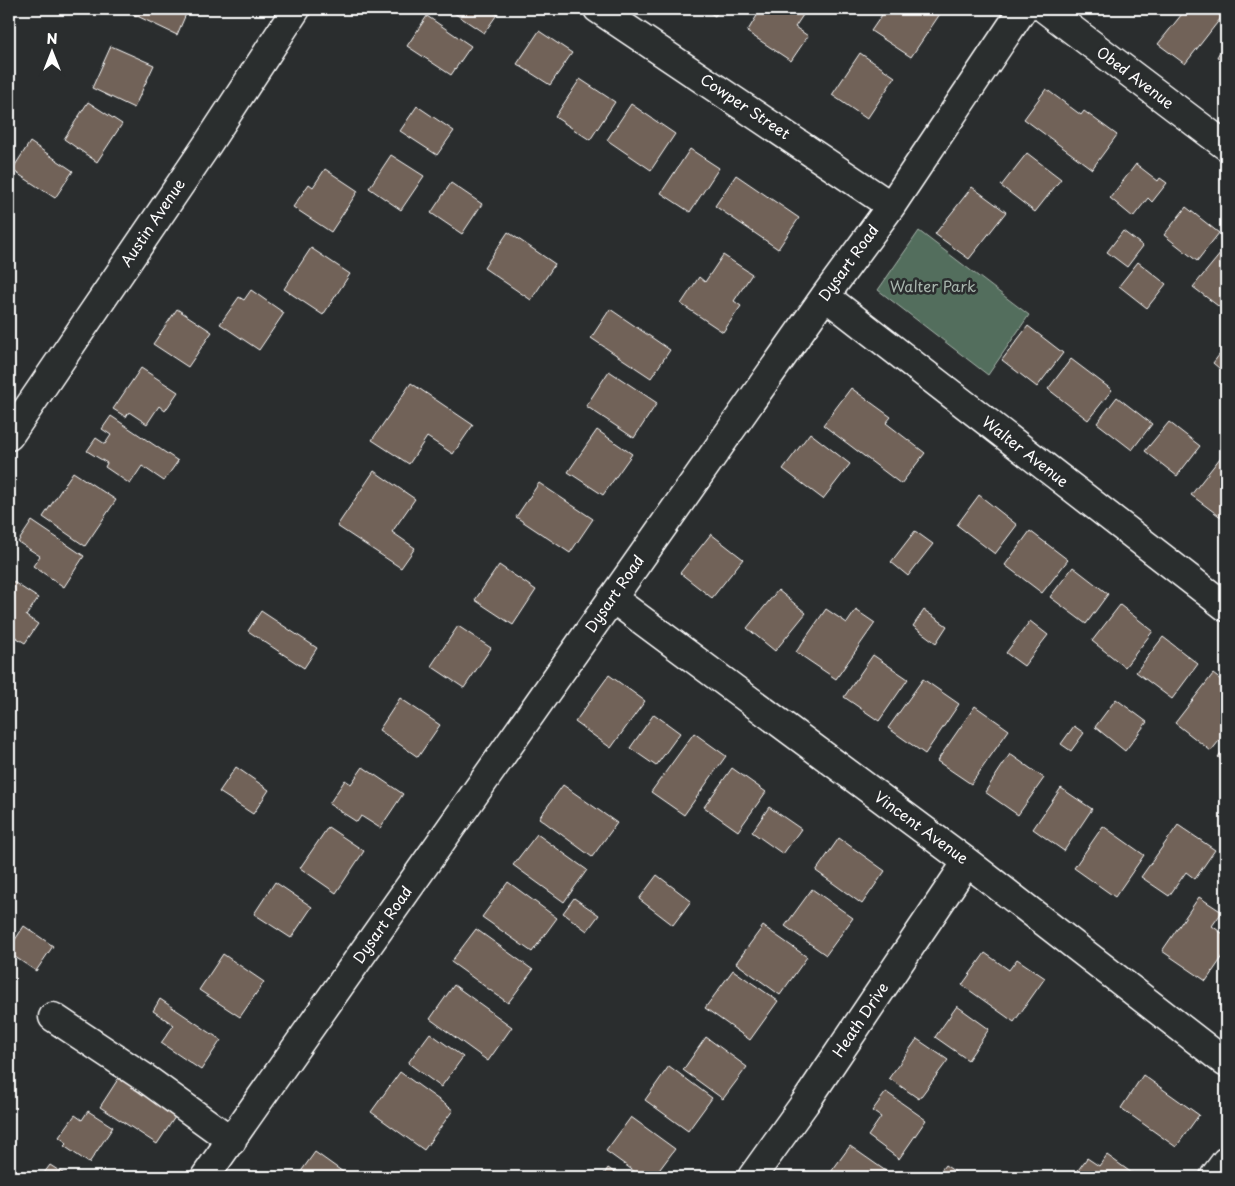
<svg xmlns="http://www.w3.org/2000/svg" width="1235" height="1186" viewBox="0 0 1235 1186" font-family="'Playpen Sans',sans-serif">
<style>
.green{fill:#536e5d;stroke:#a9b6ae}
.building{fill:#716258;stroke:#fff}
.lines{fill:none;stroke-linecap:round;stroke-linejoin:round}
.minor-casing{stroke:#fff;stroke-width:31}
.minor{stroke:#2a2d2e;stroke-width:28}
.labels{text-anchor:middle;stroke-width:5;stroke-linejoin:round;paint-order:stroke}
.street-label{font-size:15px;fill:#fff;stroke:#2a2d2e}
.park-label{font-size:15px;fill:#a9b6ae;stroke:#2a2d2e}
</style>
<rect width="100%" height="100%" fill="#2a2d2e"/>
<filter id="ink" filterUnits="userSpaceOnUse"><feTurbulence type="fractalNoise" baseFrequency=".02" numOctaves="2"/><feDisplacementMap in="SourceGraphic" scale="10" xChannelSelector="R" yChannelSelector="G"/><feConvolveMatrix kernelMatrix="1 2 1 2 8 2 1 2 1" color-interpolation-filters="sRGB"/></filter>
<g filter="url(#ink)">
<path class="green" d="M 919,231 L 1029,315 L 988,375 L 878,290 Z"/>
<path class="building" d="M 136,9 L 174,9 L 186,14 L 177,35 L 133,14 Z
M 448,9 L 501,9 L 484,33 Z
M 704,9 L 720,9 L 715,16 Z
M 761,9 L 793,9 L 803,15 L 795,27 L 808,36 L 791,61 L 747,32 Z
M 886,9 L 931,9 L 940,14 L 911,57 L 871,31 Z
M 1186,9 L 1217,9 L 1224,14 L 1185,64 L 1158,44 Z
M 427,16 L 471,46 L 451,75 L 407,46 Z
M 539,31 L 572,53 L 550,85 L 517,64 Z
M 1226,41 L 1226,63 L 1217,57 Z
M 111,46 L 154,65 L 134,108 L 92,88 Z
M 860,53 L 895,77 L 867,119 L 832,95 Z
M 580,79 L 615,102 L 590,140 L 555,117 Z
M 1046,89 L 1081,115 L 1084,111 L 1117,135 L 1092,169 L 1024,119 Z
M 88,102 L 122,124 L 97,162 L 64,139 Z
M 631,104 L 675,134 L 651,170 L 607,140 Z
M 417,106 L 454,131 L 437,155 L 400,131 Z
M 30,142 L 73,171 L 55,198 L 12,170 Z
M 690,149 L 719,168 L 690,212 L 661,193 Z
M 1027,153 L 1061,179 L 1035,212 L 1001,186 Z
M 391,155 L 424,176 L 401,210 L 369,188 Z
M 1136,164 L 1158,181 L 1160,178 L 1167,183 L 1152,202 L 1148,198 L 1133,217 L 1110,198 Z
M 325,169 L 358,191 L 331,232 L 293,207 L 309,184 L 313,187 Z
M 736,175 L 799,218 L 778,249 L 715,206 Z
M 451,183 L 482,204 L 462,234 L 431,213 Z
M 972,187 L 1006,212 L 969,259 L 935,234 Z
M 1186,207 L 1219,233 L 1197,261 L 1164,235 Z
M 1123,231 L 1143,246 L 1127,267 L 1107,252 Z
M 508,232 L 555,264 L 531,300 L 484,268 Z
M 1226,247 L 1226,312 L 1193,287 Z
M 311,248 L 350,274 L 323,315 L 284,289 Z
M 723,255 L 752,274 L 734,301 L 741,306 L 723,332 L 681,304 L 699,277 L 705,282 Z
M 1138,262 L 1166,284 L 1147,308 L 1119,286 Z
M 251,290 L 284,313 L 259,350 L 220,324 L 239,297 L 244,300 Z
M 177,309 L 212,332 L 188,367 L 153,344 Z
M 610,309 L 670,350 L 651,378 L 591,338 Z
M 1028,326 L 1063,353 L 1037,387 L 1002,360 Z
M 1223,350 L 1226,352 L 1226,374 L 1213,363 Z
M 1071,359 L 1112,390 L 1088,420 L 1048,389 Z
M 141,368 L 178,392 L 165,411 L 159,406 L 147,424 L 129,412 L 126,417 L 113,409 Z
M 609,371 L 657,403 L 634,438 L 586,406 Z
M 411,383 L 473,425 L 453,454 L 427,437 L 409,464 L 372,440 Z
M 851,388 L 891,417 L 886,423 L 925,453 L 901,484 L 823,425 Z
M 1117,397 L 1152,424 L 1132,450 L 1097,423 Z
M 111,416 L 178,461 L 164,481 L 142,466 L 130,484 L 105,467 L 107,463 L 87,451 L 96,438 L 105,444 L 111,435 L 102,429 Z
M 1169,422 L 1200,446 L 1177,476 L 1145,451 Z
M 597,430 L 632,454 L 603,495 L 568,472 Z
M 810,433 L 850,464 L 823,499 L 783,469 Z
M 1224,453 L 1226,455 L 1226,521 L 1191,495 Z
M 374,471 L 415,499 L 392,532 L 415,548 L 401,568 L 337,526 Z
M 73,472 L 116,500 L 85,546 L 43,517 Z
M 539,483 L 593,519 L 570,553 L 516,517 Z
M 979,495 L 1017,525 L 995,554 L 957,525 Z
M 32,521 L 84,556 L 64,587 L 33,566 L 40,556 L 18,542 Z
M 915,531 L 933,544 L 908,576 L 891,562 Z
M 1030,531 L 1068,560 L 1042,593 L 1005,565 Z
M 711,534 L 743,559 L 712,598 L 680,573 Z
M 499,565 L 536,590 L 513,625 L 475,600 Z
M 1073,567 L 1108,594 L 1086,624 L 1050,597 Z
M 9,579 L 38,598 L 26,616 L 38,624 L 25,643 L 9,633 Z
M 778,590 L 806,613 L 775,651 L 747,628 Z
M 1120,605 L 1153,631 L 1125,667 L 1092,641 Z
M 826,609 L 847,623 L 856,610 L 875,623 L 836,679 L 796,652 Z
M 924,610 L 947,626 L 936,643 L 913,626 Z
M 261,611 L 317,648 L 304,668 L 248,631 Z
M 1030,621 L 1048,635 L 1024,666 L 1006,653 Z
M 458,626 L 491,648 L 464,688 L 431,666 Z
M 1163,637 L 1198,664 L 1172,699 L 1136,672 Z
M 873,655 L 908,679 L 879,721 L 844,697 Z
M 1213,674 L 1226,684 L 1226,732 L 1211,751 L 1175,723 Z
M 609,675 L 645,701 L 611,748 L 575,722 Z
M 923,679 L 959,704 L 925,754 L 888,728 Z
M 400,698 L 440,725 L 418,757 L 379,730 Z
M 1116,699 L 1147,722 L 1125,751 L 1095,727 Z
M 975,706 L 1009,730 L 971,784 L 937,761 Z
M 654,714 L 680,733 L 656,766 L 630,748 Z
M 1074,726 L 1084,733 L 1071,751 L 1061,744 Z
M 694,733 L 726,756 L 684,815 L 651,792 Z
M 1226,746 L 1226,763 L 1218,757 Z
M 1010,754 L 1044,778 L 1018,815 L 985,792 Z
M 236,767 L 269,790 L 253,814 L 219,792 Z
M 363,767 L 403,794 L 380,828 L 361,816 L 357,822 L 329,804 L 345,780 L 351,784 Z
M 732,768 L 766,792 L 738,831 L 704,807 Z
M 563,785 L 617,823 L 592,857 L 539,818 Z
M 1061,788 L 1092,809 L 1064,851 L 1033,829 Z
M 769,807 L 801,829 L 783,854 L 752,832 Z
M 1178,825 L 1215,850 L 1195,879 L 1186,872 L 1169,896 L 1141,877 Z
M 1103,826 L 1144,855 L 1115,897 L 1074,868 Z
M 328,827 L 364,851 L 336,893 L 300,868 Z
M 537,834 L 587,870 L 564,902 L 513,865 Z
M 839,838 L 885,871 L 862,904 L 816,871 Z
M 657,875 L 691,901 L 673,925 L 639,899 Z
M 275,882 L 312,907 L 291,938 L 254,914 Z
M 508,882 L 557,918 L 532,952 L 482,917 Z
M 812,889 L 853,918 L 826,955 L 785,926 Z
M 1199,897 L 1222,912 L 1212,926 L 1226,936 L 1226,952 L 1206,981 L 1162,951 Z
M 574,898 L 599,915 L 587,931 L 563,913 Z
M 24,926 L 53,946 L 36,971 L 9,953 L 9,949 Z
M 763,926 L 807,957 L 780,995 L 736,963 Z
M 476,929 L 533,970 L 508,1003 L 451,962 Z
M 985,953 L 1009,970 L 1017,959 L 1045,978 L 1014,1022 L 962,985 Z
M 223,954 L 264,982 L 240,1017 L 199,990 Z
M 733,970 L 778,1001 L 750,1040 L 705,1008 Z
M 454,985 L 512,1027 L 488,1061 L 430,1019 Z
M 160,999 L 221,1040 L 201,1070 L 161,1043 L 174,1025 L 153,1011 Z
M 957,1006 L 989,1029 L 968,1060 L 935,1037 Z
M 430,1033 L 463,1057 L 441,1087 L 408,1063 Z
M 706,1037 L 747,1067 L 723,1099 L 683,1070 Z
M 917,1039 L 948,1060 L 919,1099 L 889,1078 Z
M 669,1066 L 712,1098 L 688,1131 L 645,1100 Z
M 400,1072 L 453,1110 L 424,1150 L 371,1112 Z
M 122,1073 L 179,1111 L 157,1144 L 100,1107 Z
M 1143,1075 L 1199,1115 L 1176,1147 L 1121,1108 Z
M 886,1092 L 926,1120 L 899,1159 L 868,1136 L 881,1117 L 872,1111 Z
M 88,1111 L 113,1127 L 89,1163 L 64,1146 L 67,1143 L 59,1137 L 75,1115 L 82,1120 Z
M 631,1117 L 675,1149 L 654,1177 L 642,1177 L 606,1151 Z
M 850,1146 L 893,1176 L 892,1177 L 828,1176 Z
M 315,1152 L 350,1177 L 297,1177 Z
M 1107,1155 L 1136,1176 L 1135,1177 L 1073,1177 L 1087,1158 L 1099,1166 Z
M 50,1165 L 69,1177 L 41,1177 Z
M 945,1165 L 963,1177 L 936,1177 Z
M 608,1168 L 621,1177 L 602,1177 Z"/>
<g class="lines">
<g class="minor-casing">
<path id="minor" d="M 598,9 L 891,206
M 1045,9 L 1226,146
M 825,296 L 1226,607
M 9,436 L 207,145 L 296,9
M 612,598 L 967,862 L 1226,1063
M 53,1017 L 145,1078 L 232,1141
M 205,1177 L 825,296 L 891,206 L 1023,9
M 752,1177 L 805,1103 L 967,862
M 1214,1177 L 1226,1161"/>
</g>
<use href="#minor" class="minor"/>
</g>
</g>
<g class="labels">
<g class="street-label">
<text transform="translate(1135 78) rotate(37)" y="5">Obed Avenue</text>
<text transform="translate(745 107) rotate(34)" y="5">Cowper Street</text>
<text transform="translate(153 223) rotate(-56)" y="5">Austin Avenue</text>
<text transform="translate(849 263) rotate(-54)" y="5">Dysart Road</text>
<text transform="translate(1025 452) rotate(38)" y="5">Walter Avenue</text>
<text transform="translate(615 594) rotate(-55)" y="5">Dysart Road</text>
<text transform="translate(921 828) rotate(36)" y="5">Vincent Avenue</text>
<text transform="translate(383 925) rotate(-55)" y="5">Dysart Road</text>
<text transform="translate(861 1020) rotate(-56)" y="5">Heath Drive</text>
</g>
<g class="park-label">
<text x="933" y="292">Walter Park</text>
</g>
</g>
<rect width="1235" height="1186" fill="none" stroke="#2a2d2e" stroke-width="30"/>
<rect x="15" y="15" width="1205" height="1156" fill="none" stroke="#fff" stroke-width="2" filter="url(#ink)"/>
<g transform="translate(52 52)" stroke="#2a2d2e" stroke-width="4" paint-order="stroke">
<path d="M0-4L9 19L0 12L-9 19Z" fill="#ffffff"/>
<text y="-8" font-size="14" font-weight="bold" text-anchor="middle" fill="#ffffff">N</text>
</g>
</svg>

◇ ◇ ◇ ◇ ◇ ◇ ◇

▶ WHAT TO PRODUCE
In the listing, find every line with the word "building" and return it.

▶ RESULT FOR THIS EXERCISE
.building{fill:#716258;stroke:#fff}
<path class="building" d="M 136,9 L 174,9 L 186,14 L 177,35 L 133,14 Z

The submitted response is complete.